À la frontière entre le gore et le fantastique, Junior révélait une jeune Garance Marillier, alors âgée de tout juste 12 ans, dans les vêtements trop grands de Justine, un personnage qu’elle reprendra quelques années plus tard, devenue étudiante vétérinaire et végétarienne dans Grave, puis danseuse dans les salons de tuning dans Titane. Dans ce court-métrage annonciateur de son affection pour la matière organique, la future lauréate de la Palme d’Or explorait la puberté par le prisme de la mue, au sens littéral du terme.
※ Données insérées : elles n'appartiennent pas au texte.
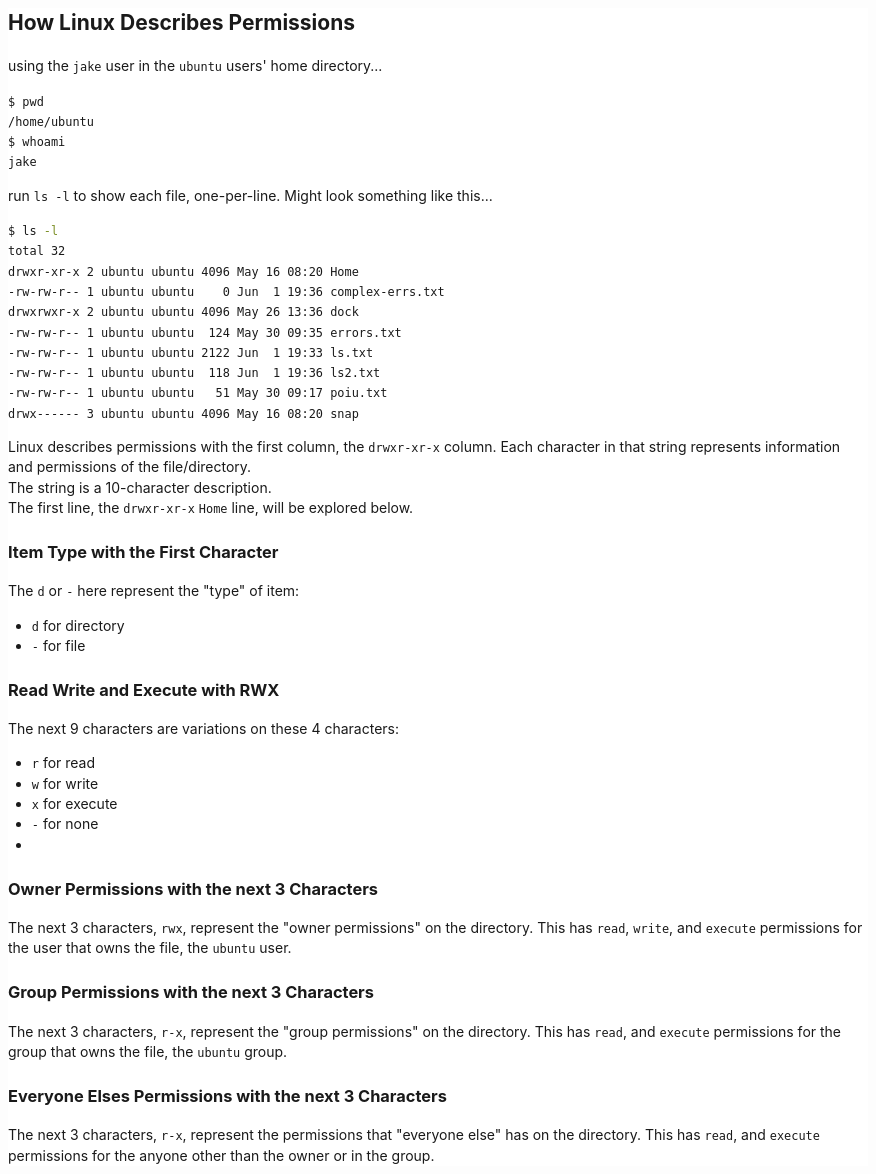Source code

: ## How Linux Describes Permissions
using the `jake` user in the `ubuntu` users' home directory...
```bash
$ pwd
/home/ubuntu
$ whoami
jake
```

run `ls -l` to show each file, one-per-line. Might look something like this...
```bash
$ ls -l
total 32
drwxr-xr-x 2 ubuntu ubuntu 4096 May 16 08:20 Home
-rw-rw-r-- 1 ubuntu ubuntu    0 Jun  1 19:36 complex-errs.txt
drwxrwxr-x 2 ubuntu ubuntu 4096 May 26 13:36 dock
-rw-rw-r-- 1 ubuntu ubuntu  124 May 30 09:35 errors.txt
-rw-rw-r-- 1 ubuntu ubuntu 2122 Jun  1 19:33 ls.txt
-rw-rw-r-- 1 ubuntu ubuntu  118 Jun  1 19:36 ls2.txt
-rw-rw-r-- 1 ubuntu ubuntu   51 May 30 09:17 poiu.txt
drwx------ 3 ubuntu ubuntu 4096 May 16 08:20 snap
```  
Linux describes permissions with the first column, the `drwxr-xr-x` column. Each character in that string represents information and permissions of the file/directory.  
The string is a 10-character description.  
The first line, the `drwxr-xr-x` `Home` line, will be explored below.  

### Item Type with the First Character
The `d` or `-` here represent the "type" of item:
- `d` for directory
- `-` for file  

### Read Write and Execute with RWX  
The next 9 characters are variations on these 4 characters:
- `r` for read
- `w` for write
- `x` for execute
- `-` for none  
- 
### Owner Permissions with the next 3 Characters
The next 3 characters, `rwx`, represent the "owner permissions" on the directory. This has `read`, `write`, and `execute` permissions for the user that owns the file, the `ubuntu` user.  

### Group Permissions with the next 3 Characters
The next 3 characters, `r-x`, represent the "group permissions" on the directory. This has `read`, and `execute` permissions for the group that owns the file, the `ubuntu` group.  

### Everyone Elses Permissions with the next 3 Characters
The next 3 characters, `r-x`, represent the permissions that "everyone else" has on the directory. This has `read`, and `execute` permissions for the anyone other than the owner or in the group.  
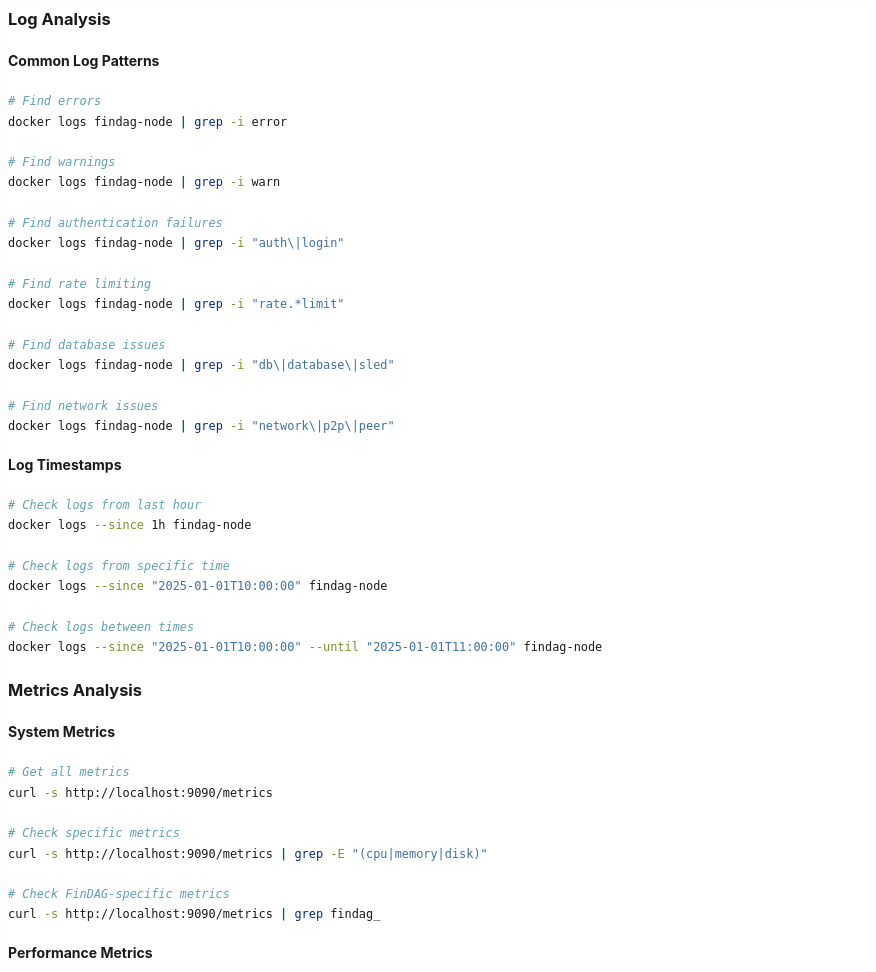 ### Log Analysis

#### Common Log Patterns

```bash
# Find errors
docker logs findag-node | grep -i error

# Find warnings
docker logs findag-node | grep -i warn

# Find authentication failures
docker logs findag-node | grep -i "auth\|login"

# Find rate limiting
docker logs findag-node | grep -i "rate.*limit"

# Find database issues
docker logs findag-node | grep -i "db\|database\|sled"

# Find network issues
docker logs findag-node | grep -i "network\|p2p\|peer"
```

#### Log Timestamps

```bash
# Check logs from last hour
docker logs --since 1h findag-node

# Check logs from specific time
docker logs --since "2025-01-01T10:00:00" findag-node

# Check logs between times
docker logs --since "2025-01-01T10:00:00" --until "2025-01-01T11:00:00" findag-node
```

### Metrics Analysis

#### System Metrics

```bash
# Get all metrics
curl -s http://localhost:9090/metrics

# Check specific metrics
curl -s http://localhost:9090/metrics | grep -E "(cpu|memory|disk)"

# Check FinDAG-specific metrics
curl -s http://localhost:9090/metrics | grep findag_
```

#### Performance Metrics
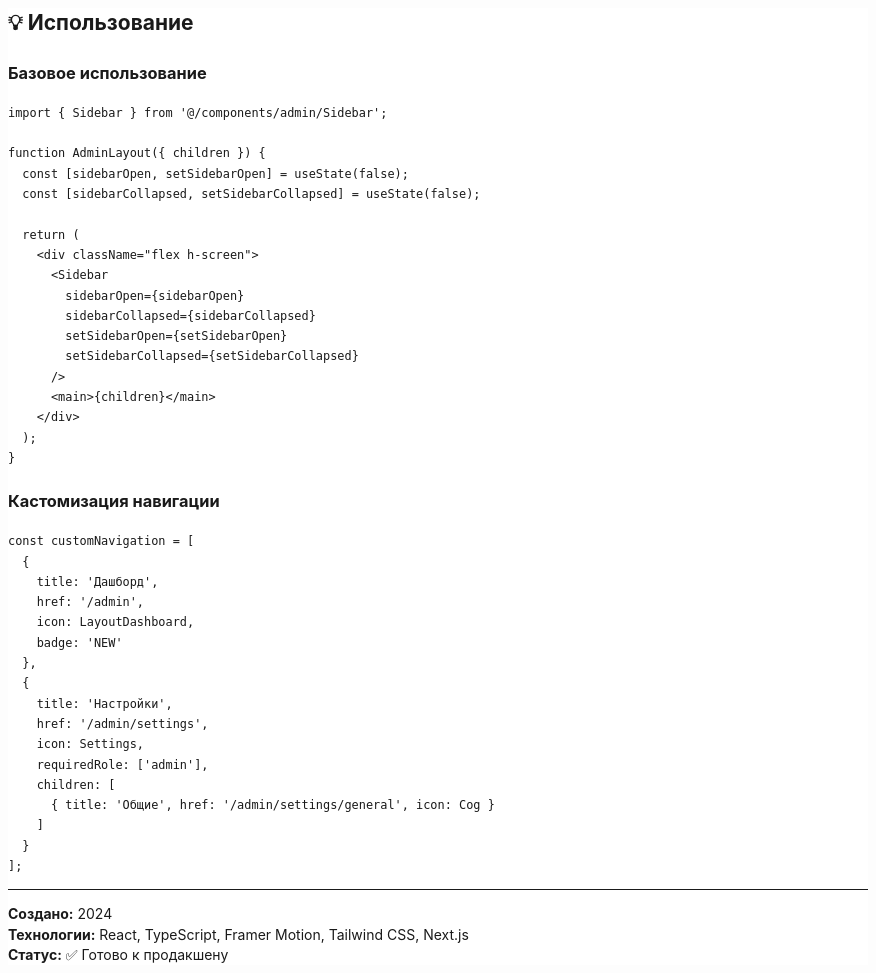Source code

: ## 💡 Использование

### Базовое использование
```tsx
import { Sidebar } from '@/components/admin/Sidebar';

function AdminLayout({ children }) {
  const [sidebarOpen, setSidebarOpen] = useState(false);
  const [sidebarCollapsed, setSidebarCollapsed] = useState(false);

  return (
    <div className="flex h-screen">
      <Sidebar
        sidebarOpen={sidebarOpen}
        sidebarCollapsed={sidebarCollapsed}
        setSidebarOpen={setSidebarOpen}
        setSidebarCollapsed={setSidebarCollapsed}
      />
      <main>{children}</main>
    </div>
  );
}
```

### Кастомизация навигации
```tsx
const customNavigation = [
  {
    title: 'Дашборд',
    href: '/admin',
    icon: LayoutDashboard,
    badge: 'NEW'
  },
  {
    title: 'Настройки',
    href: '/admin/settings',
    icon: Settings,
    requiredRole: ['admin'],
    children: [
      { title: 'Общие', href: '/admin/settings/general', icon: Cog }
    ]
  }
];
```

---

**Создано:** 2024  
**Технологии:** React, TypeScript, Framer Motion, Tailwind CSS, Next.js  
**Статус:** ✅ Готово к продакшену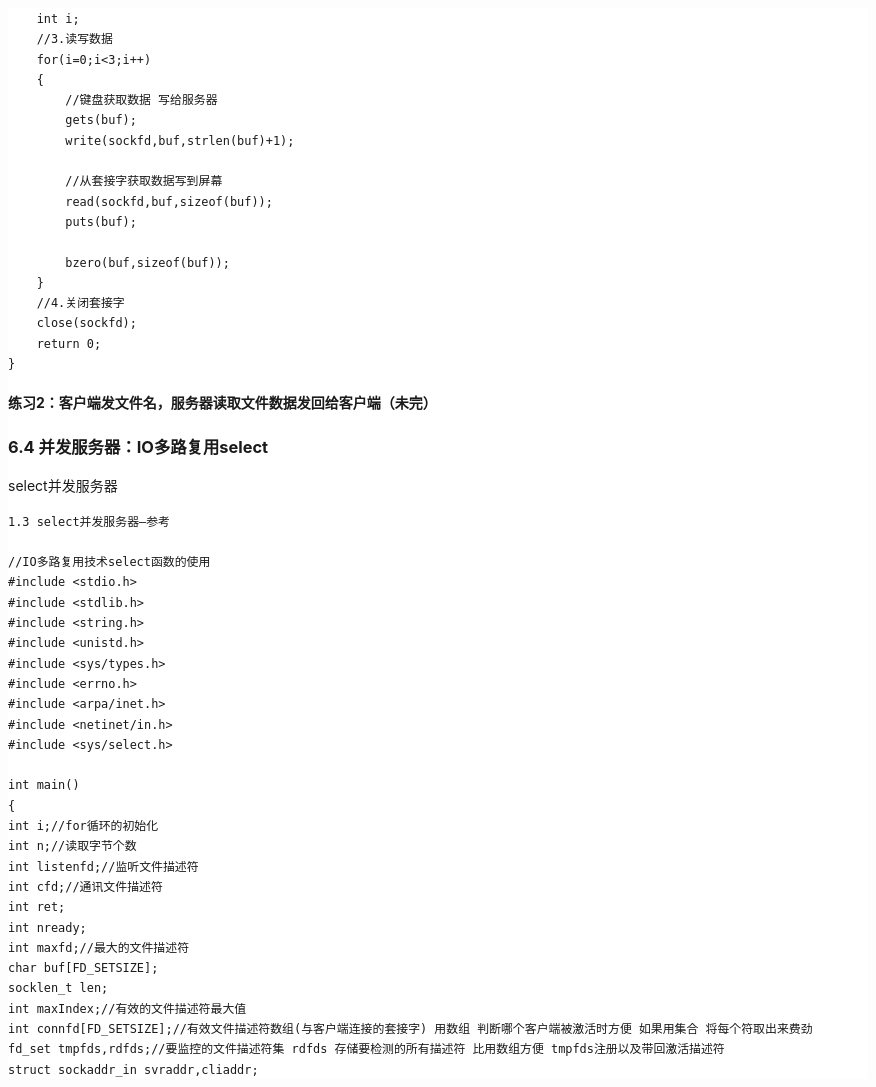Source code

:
 ```
	int i;
	//3.读写数据
	for(i=0;i<3;i++)
	{
		//键盘获取数据 写给服务器
		gets(buf);
		write(sockfd,buf,strlen(buf)+1);
		
		//从套接字获取数据写到屏幕
		read(sockfd,buf,sizeof(buf));
		puts(buf);

		bzero(buf,sizeof(buf));
	}
	//4.关闭套接字
	close(sockfd);
	return 0;
}
```



#### 练习2：客户端发文件名，服务器读取文件数据发回给客户端（未完）

```

```







### 6.4 并发服务器：IO多路复用select

select并发服务器

```
1.3 select并发服务器—参考

//IO多路复用技术select函数的使用
#include <stdio.h>
#include <stdlib.h>
#include <string.h>
#include <unistd.h>
#include <sys/types.h>
#include <errno.h>
#include <arpa/inet.h>
#include <netinet/in.h>
#include <sys/select.h>

int main()
{
int i;//for循环的初始化
int n;//读取字节个数
int listenfd;//监听文件描述符
int cfd;//通讯文件描述符
int ret;
int nready;
int maxfd;//最大的文件描述符
char buf[FD_SETSIZE];
socklen_t len;
int maxIndex;//有效的文件描述符最大值
int connfd[FD_SETSIZE];//有效文件描述符数组(与客户端连接的套接字) 用数组 判断哪个客户端被激活时方便 如果用集合 将每个符取出来费劲
fd_set tmpfds,rdfds;//要监控的文件描述符集 rdfds 存储要检测的所有描述符 比用数组方便 tmpfds注册以及带回激活描述符
struct sockaddr_in svraddr,cliaddr;

```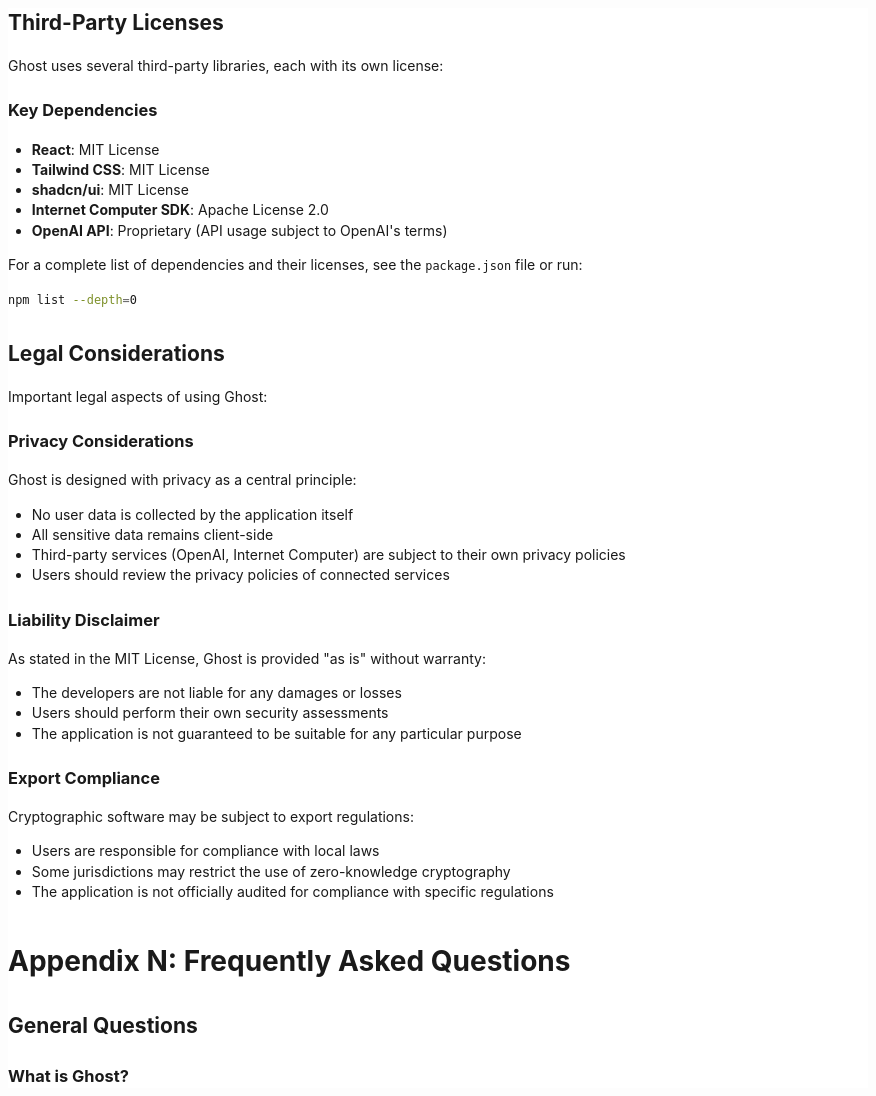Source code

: ## Third-Party Licenses

Ghost uses several third-party libraries, each with its own license:

### Key Dependencies

- **React**: MIT License
- **Tailwind CSS**: MIT License
- **shadcn/ui**: MIT License
- **Internet Computer SDK**: Apache License 2.0
- **OpenAI API**: Proprietary (API usage subject to OpenAI's terms)

For a complete list of dependencies and their licenses, see the `package.json` file or run:
```bash
npm list --depth=0
```

## Legal Considerations

Important legal aspects of using Ghost:

### Privacy Considerations

Ghost is designed with privacy as a central principle:

- No user data is collected by the application itself
- All sensitive data remains client-side
- Third-party services (OpenAI, Internet Computer) are subject to their own privacy policies
- Users should review the privacy policies of connected services

### Liability Disclaimer

As stated in the MIT License, Ghost is provided "as is" without warranty:

- The developers are not liable for any damages or losses
- Users should perform their own security assessments
- The application is not guaranteed to be suitable for any particular purpose

### Export Compliance

Cryptographic software may be subject to export regulations:

- Users are responsible for compliance with local laws
- Some jurisdictions may restrict the use of zero-knowledge cryptography
- The application is not officially audited for compliance with specific regulations

# Appendix N: Frequently Asked Questions

## General Questions

### What is Ghost?
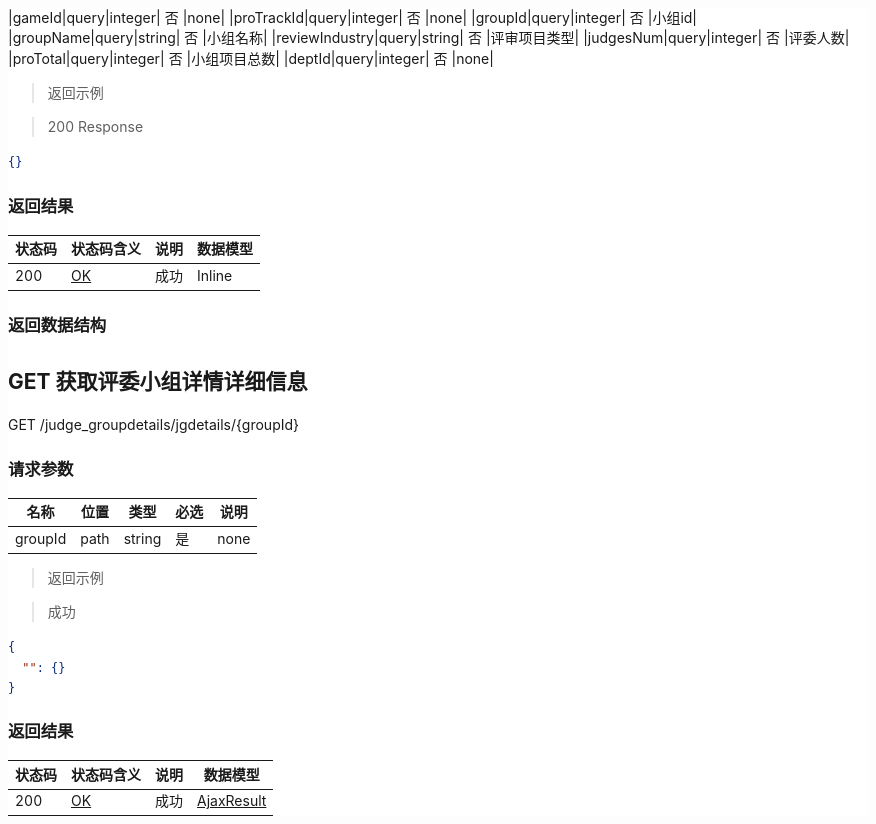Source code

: |gameId|query|integer| 否 |none|
|proTrackId|query|integer| 否 |none|
|groupId|query|integer| 否 |小组id|
|groupName|query|string| 否 |小组名称|
|reviewIndustry|query|string| 否 |评审项目类型|
|judgesNum|query|integer| 否 |评委人数|
|proTotal|query|integer| 否 |小组项目总数|
|deptId|query|integer| 否 |none|

> 返回示例

> 200 Response

```json
{}
```

### 返回结果

|状态码|状态码含义|说明|数据模型|
|---|---|---|---|
|200|[OK](https://tools.ietf.org/html/rfc7231#section-6.3.1)|成功|Inline|

### 返回数据结构

## GET 获取评委小组详情详细信息

GET /judge_groupdetails/jgdetails/{groupId}

### 请求参数

|名称|位置|类型|必选|说明|
|---|---|---|---|---|
|groupId|path|string| 是 |none|

> 返回示例

> 成功

```json
{
  "": {}
}
```

### 返回结果

|状态码|状态码含义|说明|数据模型|
|---|---|---|---|
|200|[OK](https://tools.ietf.org/html/rfc7231#section-6.3.1)|成功|[AjaxResult](#schemaajaxresult)|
Collégienne, considérée comme masculine et mal dans sa peau, Justine, alias Junior, entamait une étrange transformation après avoir été diagnostiquée d’une gastro-entérite fulgurante. Perdant sa peau par lambeaux et sécrétant en abondance un étrange liquide visqueux, l’adolescente ingrate va alors se muer en une belle jeune fille selon les diktats collégiens.
La transformation d’un corps dont on n’est plus maître est au cœur de ce court-métrage dérangeant. Cinq ans plus tard, Grave et son personnage de végétarienne prise de pulsions cannibales qu’elle ne peut réprimer reprendra, en substance, cette thématique de la perte de contrôle. Junior explorait également les questions du genre et de la féminité, également centrales de Titane.
Dans le dernier numéro de So Film, Julia Ducournau révélait vouloir tourner en Floride pour filmer les pérégrinations d’une culturiste américaine sur fond de motels en carton-pâte et risque donc de malmener une nouvelle fois les corps. En attendant, Unifrance a mis Junior en ligne gratuitement et ce jusqu’au 21 août 2021.